Untuk mendapatkan tunjangan profesi, guru dituntut untuk memenuhi
beban mengajar 24 jam perpekan dengan siswa yang dibatasi jumlah
minimalnya. Hal ini menurut Misbahuddin, membuat guru harus pontangpanting
mengejar kekurangan jam mengajar di sekolah lain.
Kini di tahun 2015 untuk mendapatkan sertifikat profesi, guru harus
mengikuti Program Pelatihan Guru dalam Jabatan (PPGJ). Adanya program
PPGJ tentu dirasakan sangat sulit bagi guru dikarenakan waktu
tempuhnya yang cukup lama sekitar dua bulan (terdiri dari 140 jam
workshop dan sisanya praktik mengajar, bimbingan konseling, dan
membuat PTK).
“Setelah semua syarat yang begitu rumit tersebut, kini ada kabar terbaru
yang didapat dari dinas provinsi bahwa bagi guru yang telah sertifikasi
diharuskan memiliki nila Uji Kompetensi Guru (UKG) minimal 70 (skala
nasional)” tulis Misbahuddin (12/01/15).
Informasi yang didapatnya, bagi guru yang nilai UKGnya
dibawah 70
maka pada tahun 2015 ini akan mengikuti UKG lagi. Jika hingga tahun
2016, guru tersebut masih belum bisa mencapai 70 maka tunjangan
sertifikasinya akan dicabut dan yang bersangkutan dinyatakan tidak
berhak mendapatkan tunjangan sertifikasi lagi.
Sekedar diketahui, berdasarkan hasil UKG yang telah dilaksanakan
beberapa tahun yang lalu, banyak guru yang memiliki nilai UKG dibawah
70. Dari berbagai aturan dan syarat yang semakin sulit itulah, dia menilai
akan banyak guru yang distop tunjangan sertifikasinya.

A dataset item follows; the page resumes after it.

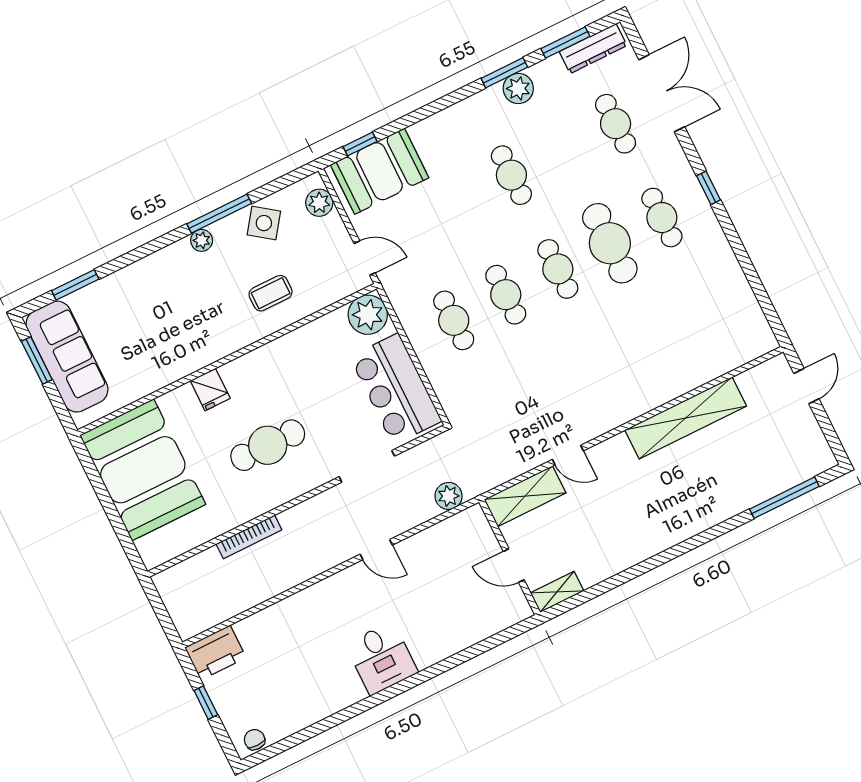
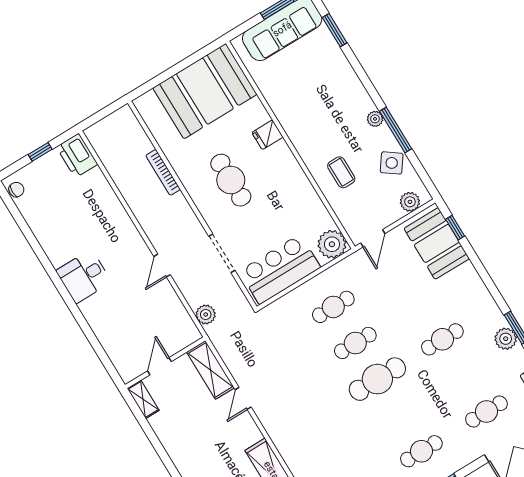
cafe table: (610, 243) -> (399, 415), removed
cafe table: (558, 269) -> (377, 379), width x1.37, depth x1.35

Tahun 2015 ini program sertifikasi guru diubah menjadi melalui PPGJ yang
lebih lama pendidikannya dibanding sebelumnya, yaitu PLPG yang tidak
lebih dari 10 hari. Sementara itu, informasi tentang guru harus memiliki
nilai UKG minimal 70 yang belum jelas kebenarannya ini ditanggapi
beragam.
“Dengan adanya UKG berarti untuk evaluasi sejauh mana program
sertifikasi mampu meningkatkan kompetensi guru, bukan sekedar bagibagi
duit anggaran tanpa ada peningkatan output, setuju saya dengan
adanya evaluasi tersebut” tulis Earlys Setyo.

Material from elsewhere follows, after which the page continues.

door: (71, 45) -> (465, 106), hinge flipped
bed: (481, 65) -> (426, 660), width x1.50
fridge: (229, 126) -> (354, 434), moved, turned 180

“Sangat tidak adil bahwa untuk menentukan keprofesionalan
seseorang
hanya dilihat dari tes kognitif (UKG) dengan batas nilai 70 saja. Padahal
pekerjaan mendidik itu tidak cuma harus memiliki kognitif yang hebat,
tetapi juga afektif dan psikomotor (skill)”, tulis Niena Noerlina.